[R-sig-ME] Bivariate random regression model in MCMCglmm to estimate selection on reaction norm slopes

[Phillip Gienapp]

Dear all,

First a bit of background: I currently work on an anlysis of phenotypic 
plasticity of avian phenology in response to temperature. Using a random 
regression model I found that individual reaction norms (defined by 
slope and intercept) vary among individuals, i.e. some individuals 
change their phenology more strongly in response to temperatures than 
others and also that some individuals have a consistently earlier 
phenology than others.

I now want to test whether there is selection on reaction norm slopes, 
i.e. whether individuals with steeper/shallower slope have a 
higher/lower fitness. This means I have to fit a bivariate random 
regression model but only one trait (phenology) should be regressed 
against temperature. For the random effects part this should give me a 
3x3 covariance matrix with variation in slopes, intercepts, fitness plus 
all the covariances and then the covariance between slope and fitness 
indicates selection on reaction norm slopes.

Transcribed page contents
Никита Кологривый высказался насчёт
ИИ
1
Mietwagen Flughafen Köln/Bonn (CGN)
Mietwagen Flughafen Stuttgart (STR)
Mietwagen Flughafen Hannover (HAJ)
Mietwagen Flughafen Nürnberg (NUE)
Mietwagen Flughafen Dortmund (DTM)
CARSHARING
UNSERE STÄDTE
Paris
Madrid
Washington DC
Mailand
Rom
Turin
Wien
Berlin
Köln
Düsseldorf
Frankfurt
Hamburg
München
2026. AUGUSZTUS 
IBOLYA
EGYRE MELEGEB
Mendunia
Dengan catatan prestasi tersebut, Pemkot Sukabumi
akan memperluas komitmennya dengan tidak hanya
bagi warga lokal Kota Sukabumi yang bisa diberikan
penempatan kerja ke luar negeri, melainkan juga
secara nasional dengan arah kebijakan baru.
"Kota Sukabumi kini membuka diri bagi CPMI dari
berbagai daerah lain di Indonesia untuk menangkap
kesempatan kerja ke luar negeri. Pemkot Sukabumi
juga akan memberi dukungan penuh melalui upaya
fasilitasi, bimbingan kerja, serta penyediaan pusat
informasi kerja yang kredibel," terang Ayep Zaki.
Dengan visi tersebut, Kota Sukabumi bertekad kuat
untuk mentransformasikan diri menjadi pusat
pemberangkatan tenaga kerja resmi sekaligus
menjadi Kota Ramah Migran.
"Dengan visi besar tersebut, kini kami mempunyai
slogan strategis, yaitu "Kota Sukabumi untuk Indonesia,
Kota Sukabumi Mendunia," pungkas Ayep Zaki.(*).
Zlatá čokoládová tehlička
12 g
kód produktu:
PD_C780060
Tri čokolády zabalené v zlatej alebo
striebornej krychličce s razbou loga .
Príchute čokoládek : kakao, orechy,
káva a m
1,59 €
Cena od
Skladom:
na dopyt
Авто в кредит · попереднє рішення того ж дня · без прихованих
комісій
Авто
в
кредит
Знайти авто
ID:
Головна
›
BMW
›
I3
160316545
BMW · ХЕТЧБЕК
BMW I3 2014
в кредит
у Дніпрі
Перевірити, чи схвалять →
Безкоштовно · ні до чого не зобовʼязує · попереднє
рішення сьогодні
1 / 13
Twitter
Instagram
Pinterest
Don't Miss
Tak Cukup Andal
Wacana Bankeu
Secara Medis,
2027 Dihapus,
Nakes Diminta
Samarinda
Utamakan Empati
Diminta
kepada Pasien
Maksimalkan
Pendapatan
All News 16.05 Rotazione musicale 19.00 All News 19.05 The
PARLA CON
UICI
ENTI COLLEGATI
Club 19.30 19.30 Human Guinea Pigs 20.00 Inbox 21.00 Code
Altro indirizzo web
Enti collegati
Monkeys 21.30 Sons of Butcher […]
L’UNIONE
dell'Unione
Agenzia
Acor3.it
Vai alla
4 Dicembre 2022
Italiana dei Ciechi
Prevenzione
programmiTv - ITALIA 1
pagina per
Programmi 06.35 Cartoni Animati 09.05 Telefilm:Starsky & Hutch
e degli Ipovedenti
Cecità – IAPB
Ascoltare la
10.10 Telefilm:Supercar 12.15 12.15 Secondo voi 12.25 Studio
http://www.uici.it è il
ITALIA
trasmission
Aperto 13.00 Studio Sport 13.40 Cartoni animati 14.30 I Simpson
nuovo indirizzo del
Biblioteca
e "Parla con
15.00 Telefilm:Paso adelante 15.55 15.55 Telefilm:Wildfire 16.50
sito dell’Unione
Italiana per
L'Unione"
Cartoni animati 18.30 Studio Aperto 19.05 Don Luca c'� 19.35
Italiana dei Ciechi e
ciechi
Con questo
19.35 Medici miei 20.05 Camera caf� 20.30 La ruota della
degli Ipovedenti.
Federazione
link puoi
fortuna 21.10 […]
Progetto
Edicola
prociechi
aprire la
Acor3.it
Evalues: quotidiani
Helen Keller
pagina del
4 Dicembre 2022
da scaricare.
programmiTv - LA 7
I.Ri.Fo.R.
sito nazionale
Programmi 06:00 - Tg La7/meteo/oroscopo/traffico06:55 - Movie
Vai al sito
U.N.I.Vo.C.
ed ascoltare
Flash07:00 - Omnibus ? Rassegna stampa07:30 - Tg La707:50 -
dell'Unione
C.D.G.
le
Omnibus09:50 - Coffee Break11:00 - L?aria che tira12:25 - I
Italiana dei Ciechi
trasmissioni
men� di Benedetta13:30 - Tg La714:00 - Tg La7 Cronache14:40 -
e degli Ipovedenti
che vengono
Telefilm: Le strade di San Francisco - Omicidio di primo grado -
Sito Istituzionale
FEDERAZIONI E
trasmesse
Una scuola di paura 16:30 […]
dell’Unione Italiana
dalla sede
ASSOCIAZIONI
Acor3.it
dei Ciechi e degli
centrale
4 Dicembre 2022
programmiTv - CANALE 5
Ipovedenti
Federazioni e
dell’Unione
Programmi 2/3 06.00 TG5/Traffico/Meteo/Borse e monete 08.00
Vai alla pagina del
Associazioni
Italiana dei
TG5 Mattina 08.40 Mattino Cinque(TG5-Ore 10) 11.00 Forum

_Problem_: Resume the mailing-list post on selection on reaction norm slopes from the point where it stops.

_Task response_:
I figured how to regress only phenology and not fitness against 
temperature for the fixed effects part but am still struggling with the 
syntax for the random effects part.


The univariate random regression model (omitting obvious syntax parts) is:

phenology~age + temp, random=~us(1+temp):individual


For the multivariate model I came up with:

cbind(phenology,fitness)~trait:age + at.level(trait,1):temp, 
random=~us(at.level(trait,1):(1+mt2):at.level(trait,2):1):individual, 
rcov=~us(trait):units

but curiously this fits only a single variance for individual and not 
the desired 3x3 matrix...

I hope I managed to explain my problem clearly enough (maybe there was 
too much non-technical detail...). Any ideas to fit the desired model 
are highly welcome!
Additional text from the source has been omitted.